The New York Times, the Daily News, and other major news organizations are escalating their legal battle against OpenAI, asking a federal judge to impose sanctions on the AI company for what they say is deliberate obstruction of evidence in a copyright infringement case that could reshape the future of American journalism.
Thursday's filing in Manhattan federal court alleges OpenAI "chose obstruction" over releasing critical datasets and ChatGPT logs that would show how the company's AI system used millions of copyrighted news articles without permission or compensation. The newspapers argue that a recent deposition of an OpenAI employee directly contradicts the company's earlier claims about its ability to identify and account for copyrighted content in its training materials.
New York Daily News attorney Steven Lieberman said OpenAI has been "making misrepresentations" for two years about its capacity to search for copyrighted content in its AI training datasets and logs. "This motion asks the court to punish OpenAI for hiding and destroying evidence showing how ChatGPT was trained on stolen journalism," Lieberman said, representing the Daily News and seven sister publications.
The Core Issue
At stake is whether AI chatbots are unfairly competing as information sources, drawing web traffic away from news organizations without performing the costly work of gathering, reporting, and verifying news. The newspapers contend they've invested billions in their journalistic operations only to have AI companies harvest their content to build competing products that don't require similar investment.
OpenAI has defended its position by citing user privacy concerns. "As the Times' case weakens and they've been forced to drop claims against us, they're persisting with their efforts to invade the privacy of people who have nothing to do with this case, including by making these blatantly false allegations," OpenAI spokesperson Drew Pusateri said Thursday. "We'll continue defending our users' privacy and the long-established principles of fair use."
The Times sued OpenAI and Microsoft about three years ago, shortly after ChatGPT's debut sparked a commercial AI boom and fundamentally changed how people search for information. The competitive threat intensified about two years ago when Google introduced AI-generated summaries at the top of search results, cutting off the advertising revenue that flows when users click through to original news sources. Google's move demonstrated the existential risk facing news organizations: AI systems could displace their traffic without providing compensation.
The Expanding Legal Battle
The Times has since been joined by MediaNews Group-owned newspapers, the Daily News, the Chicago Tribune, digital media publisher Ziff Davis, and the nonprofit Center for Investigative Reporting. Together, they're testing whether AI companies can legally train their systems on copyrighted material under the "fair use" doctrine of U.S. copyright law.

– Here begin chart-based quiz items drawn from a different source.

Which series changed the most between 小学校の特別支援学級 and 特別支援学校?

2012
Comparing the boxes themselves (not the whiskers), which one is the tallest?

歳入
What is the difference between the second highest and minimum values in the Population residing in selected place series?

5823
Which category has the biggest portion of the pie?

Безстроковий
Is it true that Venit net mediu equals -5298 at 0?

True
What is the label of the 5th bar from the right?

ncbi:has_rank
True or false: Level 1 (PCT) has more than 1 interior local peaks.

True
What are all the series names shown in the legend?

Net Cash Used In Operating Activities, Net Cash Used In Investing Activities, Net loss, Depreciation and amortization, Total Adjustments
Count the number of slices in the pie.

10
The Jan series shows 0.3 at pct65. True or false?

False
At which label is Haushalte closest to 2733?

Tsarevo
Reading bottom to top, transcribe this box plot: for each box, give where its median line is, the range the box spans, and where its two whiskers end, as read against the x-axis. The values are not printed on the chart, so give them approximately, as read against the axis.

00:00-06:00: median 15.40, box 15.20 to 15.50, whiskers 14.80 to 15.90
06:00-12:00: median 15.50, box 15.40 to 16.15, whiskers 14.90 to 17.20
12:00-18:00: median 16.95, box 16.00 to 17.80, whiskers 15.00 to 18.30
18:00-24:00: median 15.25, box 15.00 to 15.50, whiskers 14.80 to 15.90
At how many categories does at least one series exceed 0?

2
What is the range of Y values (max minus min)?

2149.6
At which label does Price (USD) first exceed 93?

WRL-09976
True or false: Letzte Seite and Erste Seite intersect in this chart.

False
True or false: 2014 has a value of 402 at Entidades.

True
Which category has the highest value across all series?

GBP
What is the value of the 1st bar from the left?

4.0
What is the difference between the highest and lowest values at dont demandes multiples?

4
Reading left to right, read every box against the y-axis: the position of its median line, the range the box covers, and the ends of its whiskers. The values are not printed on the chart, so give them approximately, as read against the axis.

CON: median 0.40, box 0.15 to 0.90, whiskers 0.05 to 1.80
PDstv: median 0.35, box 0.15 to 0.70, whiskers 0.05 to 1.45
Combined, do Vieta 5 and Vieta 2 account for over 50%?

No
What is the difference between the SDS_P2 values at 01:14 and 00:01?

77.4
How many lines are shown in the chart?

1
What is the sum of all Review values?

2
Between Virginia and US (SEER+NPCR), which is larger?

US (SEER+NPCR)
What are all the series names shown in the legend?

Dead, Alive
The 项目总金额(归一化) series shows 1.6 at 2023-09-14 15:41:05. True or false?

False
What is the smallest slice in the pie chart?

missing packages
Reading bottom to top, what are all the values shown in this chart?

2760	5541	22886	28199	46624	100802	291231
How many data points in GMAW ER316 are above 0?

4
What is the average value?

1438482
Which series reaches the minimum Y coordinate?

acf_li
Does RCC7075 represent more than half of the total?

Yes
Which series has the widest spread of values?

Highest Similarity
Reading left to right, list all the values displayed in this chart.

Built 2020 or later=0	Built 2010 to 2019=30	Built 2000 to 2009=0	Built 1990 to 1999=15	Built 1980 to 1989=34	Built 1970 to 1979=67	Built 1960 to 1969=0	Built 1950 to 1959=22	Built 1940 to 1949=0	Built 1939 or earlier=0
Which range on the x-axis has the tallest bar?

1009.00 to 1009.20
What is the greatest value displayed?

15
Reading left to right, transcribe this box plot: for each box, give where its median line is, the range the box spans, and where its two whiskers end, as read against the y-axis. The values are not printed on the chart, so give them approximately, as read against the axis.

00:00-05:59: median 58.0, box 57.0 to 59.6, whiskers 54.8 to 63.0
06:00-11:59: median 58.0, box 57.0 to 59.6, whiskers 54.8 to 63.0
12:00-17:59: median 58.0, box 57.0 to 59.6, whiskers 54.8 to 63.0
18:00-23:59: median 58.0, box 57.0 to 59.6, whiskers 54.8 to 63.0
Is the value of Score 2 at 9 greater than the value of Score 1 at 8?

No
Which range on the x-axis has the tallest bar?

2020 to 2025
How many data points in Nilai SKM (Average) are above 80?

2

OpenAI and other tech companies argue that training AI on digitized books, articles, and online writings is protected fair use. That theory is being tested in dozens of lawsuits across creative industries—visual artists, novelists, and music record labels have all sued AI companies, with mixed results. In the largest copyright settlement to date, OpenAI rival Anthropic agreed to pay book authors $1.5 billion for training its Claude chatbot on their pirated works. That settlement, however, represents only a small fraction of Anthropic's $965 billion market valuation as the company prepares to go public.
The Times' legal strategy differs from the book authors' approach. Rather than focusing solely on copyright infringement, the newspaper emphasizes unfair competition—arguing that AI companies are "free-riding" on decades of investment in journalism to build substitutive products without permission or payment. The Times has already spent more than $28 million fighting AI companies in court, according to financial disclosures. Those costs include a separate lawsuit filed last year against AI company Perplexity.
Among the sanctions the newspapers are seeking Thursday are attorney fees to cover the cost of obtaining "improperly withheld" evidence. The request signals the publishers' frustration with what they see as stonewalling by a company that claims to operate transparently.
A Diverging Market Response
Meanwhile, a growing number of media organizations have taken a different path, signing licensing deals with OpenAI and other AI companies including Google and Meta. These agreements typically provide a fee to media outlets in exchange for allowing AI systems to train on their news feeds or archives. The Associated Press announced such a deal with OpenAI about three years ago, becoming the first major news organization to do so.
Those licensing arrangements suggest that at least some news publishers believe negotiated compensation—rather than litigation—is the more pragmatic path forward. The deals acknowledge that AI training on news content is happening regardless, and that securing payment upfront may be preferable to years of costly litigation with uncertain outcomes.
Why This Matters:
This case will likely determine whether news organizations can maintain control over their content in an AI-driven economy, or whether tech companies can freely use copyrighted material under fair use protections. The outcome affects not just the Times and other major publishers, but the entire economics of journalism. If AI companies can train systems on news content without compensation, the financial model that funds investigative reporting, beat reporters, and editorial staff becomes unsustainable. The newspapers' push for sanctions suggests they believe OpenAI is deliberately hiding evidence that would prove the company knew it was using copyrighted material. From a market perspective, the dispute reflects a fundamental question: Should AI development be constrained by existing copyright law, or should the law adapt to accommodate new technology? The licensing deals some publishers have signed indicate they've chosen negotiation over litigation, betting that structured compensation is better than the uncertainty of court battles that could drag on for years.